Y entonces Rafael se detuvo, miró a su alrededor y advirtió que apenas había más salassanos que chirianos. Y vio a Tilao, que yacía muerto con una flecha en el pecho, y a Daena que le cerraba los ojos.

Tilao. Un miembro de la tripulación, de la familia, un hombre ejemplar, amable pese a su intimidante apariencia y su tendencia a beber demasiado licor, que lo único que hacía era deprimirlo.

Muerto.

—Nada, salvo una batalla perdida, es ni la mitad de amargo que una batalla ganada —dijo Odeinath, abriéndose paso para acercarse a Rafael.

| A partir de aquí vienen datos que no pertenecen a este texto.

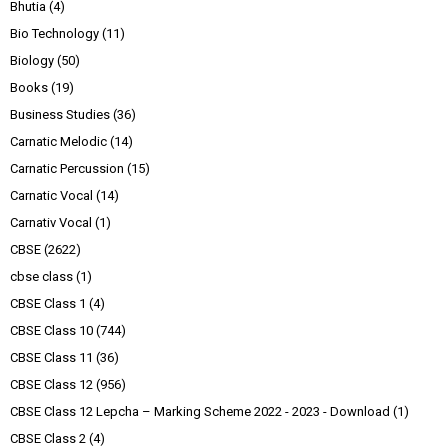
Bhutia
(4)
Bio Technology
(11)
Biology
(50)
Books
(19)
Business Studies
(36)
Carnatic Melodic
(14)
Carnatic Percussion
(15)
Carnatic Vocal
(14)
Carnativ Vocal
(1)
CBSE
(2622)
cbse class
(1)
CBSE Class 1
(4)
CBSE Class 10
(744)
CBSE Class 11
(36)
CBSE Class 12
(956)
CBSE Class 12 Lepcha – Marking Scheme 2022 - 2023 - Download
(1)
CBSE Class 2
(4)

—Me gustaría decir que hemos ganado —dijo Rafael—, pero no lo hemos hecho. Tan sólo hemos ganado un poco de tiempo.

Al otro lado del agua, aún estaba en pie el palacio ulithi, con su magnificencia barroca intacta por la lucha. Detrás de aquellas ventanas, habría ojos que les estarían observando, aguardando la próxima oportunidad para golpearlos.

Y entre ellos, aquella delgada franja de aguas oscuras, el Dominio de Aesonia, el cual ya podría haber tenido mil kilómetros de anchura.

Un poco más abajo de Rafael, Petroz, con su armadura salpicada de sangre, estaba hablando con el tribuno de Chiria, que se giró y señaló a Rafael. Petroz le hizo imperiosas señas para que se acercara y Rafael fue a encontrarse con el príncipe de Imbria. A algunos pasos más allá, Thais y un soldado salassano trataban de contenerle una hemorragia al legado salassano.

—El que es mi salvador me cuenta que tú los avergonzaste para que vinieran en nuestra ayuda —dijo Petroz—. Pensaba que ya habías elegido tu lado.

—Y lo he hecho —dijo Rafael—.Y ahora necesito presentar batalla al enemigo.

—Tendremos que dar un gran rodeo. La magia de agua de mi hermana es demasiado poderosa.